HOW TO COMPLETE THIS TASK
Please edit the records, starting at the line containing "Como poner en" and ending after the line containing "- Paste and". Give back only those lines with "cd into" replaced by "navigate into" and everything else unchanged.

[Collected data]
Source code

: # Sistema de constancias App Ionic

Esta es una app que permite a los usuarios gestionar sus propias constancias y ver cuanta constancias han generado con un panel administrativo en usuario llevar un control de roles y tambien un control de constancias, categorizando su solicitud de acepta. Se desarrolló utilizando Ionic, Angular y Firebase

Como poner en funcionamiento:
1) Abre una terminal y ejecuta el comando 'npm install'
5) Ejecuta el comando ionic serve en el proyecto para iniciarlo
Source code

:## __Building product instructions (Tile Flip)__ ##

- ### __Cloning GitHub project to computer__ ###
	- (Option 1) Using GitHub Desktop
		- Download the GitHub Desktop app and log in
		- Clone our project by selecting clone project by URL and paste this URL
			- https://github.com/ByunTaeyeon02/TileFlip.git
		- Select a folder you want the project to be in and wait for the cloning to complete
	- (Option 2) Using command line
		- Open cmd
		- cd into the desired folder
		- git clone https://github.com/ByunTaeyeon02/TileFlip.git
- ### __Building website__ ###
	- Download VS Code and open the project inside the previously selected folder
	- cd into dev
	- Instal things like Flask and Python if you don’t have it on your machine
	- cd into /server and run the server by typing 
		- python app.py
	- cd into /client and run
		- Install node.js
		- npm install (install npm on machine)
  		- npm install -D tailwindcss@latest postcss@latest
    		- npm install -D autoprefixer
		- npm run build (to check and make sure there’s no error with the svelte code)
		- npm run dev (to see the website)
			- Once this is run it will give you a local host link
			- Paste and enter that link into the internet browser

...

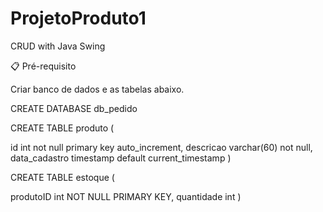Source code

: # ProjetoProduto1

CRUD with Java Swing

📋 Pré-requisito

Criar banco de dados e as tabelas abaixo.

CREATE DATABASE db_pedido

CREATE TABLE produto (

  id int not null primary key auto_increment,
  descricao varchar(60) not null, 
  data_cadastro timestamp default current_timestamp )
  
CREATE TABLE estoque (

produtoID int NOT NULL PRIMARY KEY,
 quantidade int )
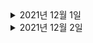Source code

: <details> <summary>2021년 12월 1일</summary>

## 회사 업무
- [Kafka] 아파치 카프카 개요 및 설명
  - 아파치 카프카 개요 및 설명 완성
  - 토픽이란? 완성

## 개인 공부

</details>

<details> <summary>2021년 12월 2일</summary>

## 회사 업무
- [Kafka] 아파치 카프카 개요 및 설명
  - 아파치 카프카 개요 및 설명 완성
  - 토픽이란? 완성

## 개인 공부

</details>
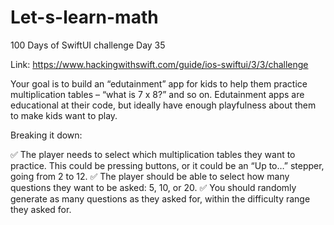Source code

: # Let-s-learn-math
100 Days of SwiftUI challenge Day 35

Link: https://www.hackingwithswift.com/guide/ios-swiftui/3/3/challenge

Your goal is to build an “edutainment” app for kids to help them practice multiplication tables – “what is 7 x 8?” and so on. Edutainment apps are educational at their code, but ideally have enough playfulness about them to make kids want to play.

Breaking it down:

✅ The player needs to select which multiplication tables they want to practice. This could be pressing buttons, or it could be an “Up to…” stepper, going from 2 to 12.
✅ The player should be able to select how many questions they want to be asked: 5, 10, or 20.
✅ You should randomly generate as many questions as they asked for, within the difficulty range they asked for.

TASK RESPONSE
Como poner en funcionamiento:
1) Abre una terminal y ejecuta el comando 'npm install'
5) Ejecuta el comando ionic serve en el proyecto para iniciarlo
Source code

:## __Building product instructions (Tile Flip)__ ##

- ### __Cloning GitHub project to computer__ ###
	- (Option 1) Using GitHub Desktop
		- Download the GitHub Desktop app and log in
		- Clone our project by selecting clone project by URL and paste this URL
			- https://github.com/ByunTaeyeon02/TileFlip.git
		- Select a folder you want the project to be in and wait for the cloning to complete
	- (Option 2) Using command line
		- Open cmd
		- navigate into the desired folder
		- git clone https://github.com/ByunTaeyeon02/TileFlip.git
- ### __Building website__ ###
	- Download VS Code and open the project inside the previously selected folder
	- navigate into dev
	- Instal things like Flask and Python if you don’t have it on your machine
	- navigate into /server and run the server by typing 
		- python app.py
	- navigate into /client and run
		- Install node.js
		- npm install (install npm on machine)
  		- npm install -D tailwindcss@latest postcss@latest
    		- npm install -D autoprefixer
		- npm run build (to check and make sure there’s no error with the svelte code)
		- npm run dev (to see the website)
			- Once this is run it will give you a local host link
			- Paste and enter that link into the internet browser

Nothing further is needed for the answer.